[[ Available data, beginning ]]

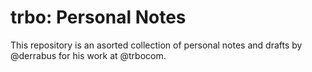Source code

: # trbo: Personal Notes

This repository is an asorted collection of personal notes and drafts by @derrabus for his work at @trbocom.
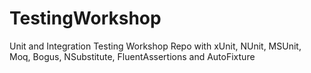 # TestingWorkshop
 Unit and Integration Testing Workshop Repo with xUnit, NUnit, MSUnit, Moq, Bogus, NSubstitute, FluentAssertions and AutoFixture
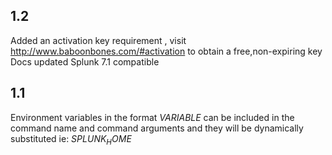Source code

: 1.2
-----
Added an activation key requirement , visit http://www.baboonbones.com/#activation to obtain a free,non-expiring key
Docs updated
Splunk 7.1 compatible

1.1
---
Environment variables in the format $VARIABLE$ can be included in the command name and command arguments and they will be dynamically substituted ie: $SPLUNK_HOME$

[[ Available data, end ]]

> Exercise details: Reproduce the lines starting at the line that contains "This repository is" and ending at the end of the entries, including both ends. Leave the pictures out of your answer.

> Answer space:
This repository is an asorted collection of personal notes and drafts by @derrabus for his work at @trbocom.
 # TestingWorkshop
 Unit and Integration Testing Workshop Repo with xUnit, NUnit, MSUnit, Moq, Bogus, NSubstitute, FluentAssertions and AutoFixture
Source code

: 1.2
-----
Added an activation key requirement , visit http://www.baboonbones.com/#activation to obtain a free,non-expiring key
Docs updated
Splunk 7.1 compatible

1.1
---
Environment variables in the format $VARIABLE$ can be included in the command name and command arguments and they will be dynamically substituted ie: $SPLUNK_HOME$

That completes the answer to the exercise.